Mab sirvió dos vasos que parecían más llenos que lo usual.

—¿Algo de comer? —preguntó con la mirada puesta en Ruri, pero fue Ian quien respondió.

—No, esto es suficiente.

—Gracias —agregó Ruri.

Mab asintió con la cabeza, una sonrisa llana, y se volvió para regresar a la barra pero antes le echó a Ruri una última y rápida inspección.

—Eh, Dughall MacGaw —dijo en voz alta—. ¿Tomarás otra pinta?

Hubo un silencio persistente. Y luego un «sí» como respuesta, a regañadientes.

Ruri se llevó el vaso de whisky a los labios y dejó que tocara su lengua. Fuego y especias; intentó beber un pequeño sorbo y se las arregló para no toser.

—Es el whisky local —dijo Ian, mientras probaba el suyo—. Sólo malta; cuarenta años.
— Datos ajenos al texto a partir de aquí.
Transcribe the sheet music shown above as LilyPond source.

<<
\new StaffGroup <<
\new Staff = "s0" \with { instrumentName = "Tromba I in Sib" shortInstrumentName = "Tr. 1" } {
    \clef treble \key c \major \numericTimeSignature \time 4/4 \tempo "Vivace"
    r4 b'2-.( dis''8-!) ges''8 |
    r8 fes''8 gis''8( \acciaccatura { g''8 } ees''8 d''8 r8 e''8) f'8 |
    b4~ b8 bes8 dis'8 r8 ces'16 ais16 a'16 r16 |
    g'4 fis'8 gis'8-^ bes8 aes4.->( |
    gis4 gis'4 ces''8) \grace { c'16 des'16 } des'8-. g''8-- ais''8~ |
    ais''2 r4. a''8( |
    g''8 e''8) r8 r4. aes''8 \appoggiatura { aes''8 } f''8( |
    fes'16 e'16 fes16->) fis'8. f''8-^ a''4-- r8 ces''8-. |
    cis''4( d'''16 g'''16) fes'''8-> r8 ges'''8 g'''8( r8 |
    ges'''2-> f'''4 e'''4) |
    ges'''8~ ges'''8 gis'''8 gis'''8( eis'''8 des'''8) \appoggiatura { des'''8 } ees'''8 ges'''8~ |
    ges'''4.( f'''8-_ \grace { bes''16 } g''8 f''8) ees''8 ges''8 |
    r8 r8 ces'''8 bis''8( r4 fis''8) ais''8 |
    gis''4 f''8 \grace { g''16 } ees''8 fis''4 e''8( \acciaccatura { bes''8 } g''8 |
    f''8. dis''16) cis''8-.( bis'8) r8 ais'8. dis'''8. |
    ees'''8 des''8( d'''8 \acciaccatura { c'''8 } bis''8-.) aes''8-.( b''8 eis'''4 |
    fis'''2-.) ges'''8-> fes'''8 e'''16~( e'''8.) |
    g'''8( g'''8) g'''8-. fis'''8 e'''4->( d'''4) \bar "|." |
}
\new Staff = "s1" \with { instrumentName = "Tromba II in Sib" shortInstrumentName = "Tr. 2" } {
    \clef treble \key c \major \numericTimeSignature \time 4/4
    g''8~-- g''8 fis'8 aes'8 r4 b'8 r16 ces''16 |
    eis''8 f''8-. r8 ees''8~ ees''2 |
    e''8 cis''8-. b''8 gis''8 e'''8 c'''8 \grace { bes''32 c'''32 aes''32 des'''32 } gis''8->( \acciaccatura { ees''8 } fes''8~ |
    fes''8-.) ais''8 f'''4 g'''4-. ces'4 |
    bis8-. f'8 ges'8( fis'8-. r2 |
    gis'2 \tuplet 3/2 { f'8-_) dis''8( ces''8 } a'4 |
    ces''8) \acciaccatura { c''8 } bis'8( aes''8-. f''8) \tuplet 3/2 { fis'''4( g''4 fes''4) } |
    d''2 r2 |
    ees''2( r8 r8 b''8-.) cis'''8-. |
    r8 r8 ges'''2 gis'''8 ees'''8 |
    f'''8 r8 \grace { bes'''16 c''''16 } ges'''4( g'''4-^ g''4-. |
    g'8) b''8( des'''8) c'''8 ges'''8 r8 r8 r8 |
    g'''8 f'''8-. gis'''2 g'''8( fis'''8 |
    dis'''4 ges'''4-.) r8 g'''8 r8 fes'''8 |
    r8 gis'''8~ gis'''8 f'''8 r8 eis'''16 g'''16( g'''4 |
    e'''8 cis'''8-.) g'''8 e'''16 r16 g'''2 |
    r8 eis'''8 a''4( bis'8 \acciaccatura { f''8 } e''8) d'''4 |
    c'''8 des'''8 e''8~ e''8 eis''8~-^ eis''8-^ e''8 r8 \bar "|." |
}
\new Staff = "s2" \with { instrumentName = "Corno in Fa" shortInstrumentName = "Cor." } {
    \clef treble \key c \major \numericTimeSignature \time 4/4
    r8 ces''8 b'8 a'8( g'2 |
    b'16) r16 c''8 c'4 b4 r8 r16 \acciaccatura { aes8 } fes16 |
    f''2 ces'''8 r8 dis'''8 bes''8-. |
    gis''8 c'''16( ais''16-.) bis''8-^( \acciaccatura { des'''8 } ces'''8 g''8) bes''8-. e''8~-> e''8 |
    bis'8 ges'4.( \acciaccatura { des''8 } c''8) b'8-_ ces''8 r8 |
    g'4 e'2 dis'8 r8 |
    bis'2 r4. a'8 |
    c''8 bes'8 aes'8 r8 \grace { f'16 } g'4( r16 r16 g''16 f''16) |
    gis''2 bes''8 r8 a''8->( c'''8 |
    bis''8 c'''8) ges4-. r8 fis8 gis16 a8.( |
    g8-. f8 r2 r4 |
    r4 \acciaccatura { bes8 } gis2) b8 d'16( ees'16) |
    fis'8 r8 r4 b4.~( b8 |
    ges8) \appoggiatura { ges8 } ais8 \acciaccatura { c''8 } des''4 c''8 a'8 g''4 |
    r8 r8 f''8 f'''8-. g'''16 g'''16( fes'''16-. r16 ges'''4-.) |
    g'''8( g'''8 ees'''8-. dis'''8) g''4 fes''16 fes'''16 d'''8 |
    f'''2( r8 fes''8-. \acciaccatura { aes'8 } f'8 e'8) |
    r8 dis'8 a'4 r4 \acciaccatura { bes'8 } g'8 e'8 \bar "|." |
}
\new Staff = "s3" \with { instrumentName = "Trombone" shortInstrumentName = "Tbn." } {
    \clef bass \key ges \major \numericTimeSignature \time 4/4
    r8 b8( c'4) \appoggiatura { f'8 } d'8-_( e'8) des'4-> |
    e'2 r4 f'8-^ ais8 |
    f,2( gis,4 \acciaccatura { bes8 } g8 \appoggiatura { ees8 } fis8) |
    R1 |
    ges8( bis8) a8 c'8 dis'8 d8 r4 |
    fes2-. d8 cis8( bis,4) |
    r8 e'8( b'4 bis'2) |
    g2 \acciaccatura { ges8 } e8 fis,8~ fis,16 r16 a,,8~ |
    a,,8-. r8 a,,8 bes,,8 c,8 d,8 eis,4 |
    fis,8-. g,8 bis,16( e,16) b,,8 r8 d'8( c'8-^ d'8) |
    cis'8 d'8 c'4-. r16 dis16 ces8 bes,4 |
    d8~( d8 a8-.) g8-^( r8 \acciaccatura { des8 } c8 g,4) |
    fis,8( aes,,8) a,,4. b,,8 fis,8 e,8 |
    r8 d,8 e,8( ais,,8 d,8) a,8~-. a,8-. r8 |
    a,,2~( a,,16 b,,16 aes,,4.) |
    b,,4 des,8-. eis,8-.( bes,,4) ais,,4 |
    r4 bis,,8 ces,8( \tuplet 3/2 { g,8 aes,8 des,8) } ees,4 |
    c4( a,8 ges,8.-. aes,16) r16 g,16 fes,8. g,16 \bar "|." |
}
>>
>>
Mab nos honra con esta bebida.

Gradualmente, la gente en el salón volvió a retomar sus diálogos, aunque la mayoría de las voces quedaron en silencio. Ian parecía contento al no tener que hablar más. Saboreó la bebida mientras contemplaba la luz cambiante que provenía de la chimenea; sin lugar a dudas, era un hombre perdido en sus intrincados pensamientos.

Ruri no le creyó. La barra, el teléfono, el modo lánguido e indiferente con el que movía el whisky, lodo eso lo había hecho con mucha conciencia, estaba segura. Incluso tomo la había llevado hasta la mesa, su mano abierta sobre la espalda había sido una especie de mensaje, una proclamación calculada. Era posible que lo que había dicho acerca de la señal del teléfono móvil fuera cierto, pero había visto un teléfono público al otro lado de la calle. Podía verlo desde allí.